Mais la situation n’est pas aussi simple en Afrique, fait remarquer Noël Konan qui déplore le manque des lois protégeant les lanceurs d’alertes notamment dans son pays, la Côte d’Ivoire. Un bon journaliste trouve toujours les moyens de donner de l’information. 

"Pour pouvoir faire son travail, le journaliste doit être indépendant vis-à-vis des pouvoirs politiques, idéologiques, économiques, y compris l’entreprise de presse dans laquelle il exerce. Il ne doit pas recevoir des directives venant de la part de ses responsables. Il a aussi besoin de se montrer crédible.
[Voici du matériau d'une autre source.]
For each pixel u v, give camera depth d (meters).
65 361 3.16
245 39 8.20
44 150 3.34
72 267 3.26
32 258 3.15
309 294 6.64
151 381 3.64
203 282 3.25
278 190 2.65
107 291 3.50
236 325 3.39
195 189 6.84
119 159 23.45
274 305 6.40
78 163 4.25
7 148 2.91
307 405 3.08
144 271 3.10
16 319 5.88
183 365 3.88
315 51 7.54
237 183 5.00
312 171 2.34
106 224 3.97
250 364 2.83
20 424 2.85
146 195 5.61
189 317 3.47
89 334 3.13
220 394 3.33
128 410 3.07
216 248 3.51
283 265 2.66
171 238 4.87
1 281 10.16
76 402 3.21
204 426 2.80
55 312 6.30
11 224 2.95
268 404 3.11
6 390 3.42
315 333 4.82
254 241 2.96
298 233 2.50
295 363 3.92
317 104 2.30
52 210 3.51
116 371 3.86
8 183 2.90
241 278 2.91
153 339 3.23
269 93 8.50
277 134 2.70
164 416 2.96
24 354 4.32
Il doit incarner un certain nombre de valeurs, être professionnel, respectueux des règles d'éthique et de déontologie mais aussi doit prendre conscience de son rôle en tant que contre-pouvoir et éveilleur de conscience. Parce que ce qu’on fait, on ne le fait pas dans notre intérêt mais on le fait dans l’intérêt général," détaille le journaliste d’investigation qui estime que ces procédés obligent tout dirigeant à se plier et à donner l’information.

La peur

Il faut aussi rassurer les sources, prendre en compte leur peur. Ces sources risquent parfois le pire si elles sont démasquées. Il faut donc protéger les sources, votre vie et celle de votre entourage. "Le journaliste ne doit jamais abandonner. Il faut aller jusqu’au bout. Souvent en réseau. La peur, elle est quotidienne mais il faut savoir la gérer," indique M. Konan. 

Les qualités du journaliste d’investigation

"La qualité c’est la rigueur, c’est l’extrême rigueur de votre travail. Vous pouvez avoir les meilleures sources, les meilleurs documents, vous pouvez être contacté au plus haut sommet de l’État, si vous n’avez pas de rigueur votre information, vous ne sauriez pas l’expliquer, l’analyser, faire une démonstration. Le journalisme d’investigation c’est d’abord une méthode très précise. Il faut comprendre l’enquête comme une démonstration d’hypothèses et d’éléments que vous avez collectés. Le courage et l’intrépidité, pour moi, sont assez secondaires. Ce qui est vraiment important, c’est d’être carré. Le but du journaliste, c’est de rendre vivante la démocratie," développe Ariane Lavrilleux. Pour conclure, l’ivoirien Noël Konan encourage la culture générale du journalistes pour éviter l’amalgame ou la désinformation.